Brent: Jacob looked up and there was Esau coming with his 400 men. He divided the children among Leah, Rachel and the two female servants. He put the female servants and their children in front, Leah and her children next, and Rachel and Joseph in the rear. He himself went on ahead and bowed down to the ground seven times as he approached his brother.

Marty: Okay. Let’s remind ourselves what just happened just before this story. A really big story. What happened just before this, Brent?

Brent: Well, this is right after his wrestling with God.

Marty: Wrestling with God and his name change. Jacob’s life has been full of moments. He’s learning lessons the hard way. He’s growing and he’s developing, but this has not been an easy road. He’s just had his wrestling with God moment, where for the first time he’s wrestled with that we’re told in the Text who he truly is. He’s coming to grips with his own identity, his own name, his own story, and how he’s gotten into this mess right before he sees Esau, which seems like really great timing. Let’s not forget that in the context of this. Go ahead.

Brent: He bows down to the ground as he approaches his brother just to make it super clear like, “I’m not here to fight you because my hip is still a little sore from the last thing I did”.

Marty: [laughs] Maybe. He’s definitely putting himself in a—he knows he’s hung out to dry here. If Esau wants it, he’s a dead man, and so he’s just really throwing himself at the mercy of his brother here.

Brent: Esau ran to meet Jacob and embraced him. He threw his arms around his neck and kissed him and they wept. Then Esau looked up and saw the women and children. “Who are these with you?” He asked. Jacob answered, “They are the children God has graciously given your servant.” Then, the female servants and their children approached and bowed down. Next to Leah and her children came and bowed down. Last of all came Joseph and Rachel, and they too bowed down.

Esau asked, “What’s the meaning of all these flocks and herds I met?” “To find favor in your eyes, my Lord,” he said. Esau said, “I already have plenty, my brother. Keep what you have for yourself.” “No, please,” said Jacob. “If I have found favor in your eyes, accept this gift from me. For to see your face is like seeing the face of God. Now that you have received me favorably, please accept the present that was brought to you, for God has been gracious to me and I have all I need.” Because Jacob insisted, Esau accepted it.

________

Please answer these questions about the Jacob and Esau discussion, one line each:
1. How many men were coming with Esau?
2. How many times did Jacob bow down to the ground as he approached his brother?
3. Who came last of all to bow down before Esau?
The data that comes after this has no connection to the Jacob and Esau discussion.

### Information provided:
________

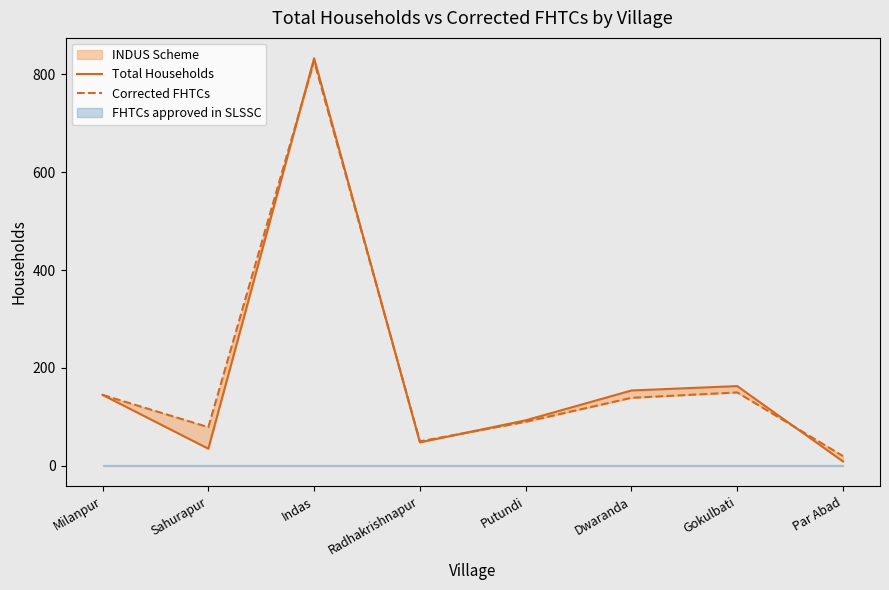

List the labels in order of Total Households value, largest first.

Indas, Gokulbati, Dwaranda, Milanpur, Putundi, Radhakrishnapur, Sahurapur, Par Abad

________

### Answer area:
1. 400
2. Seven
3. Joseph and Rachel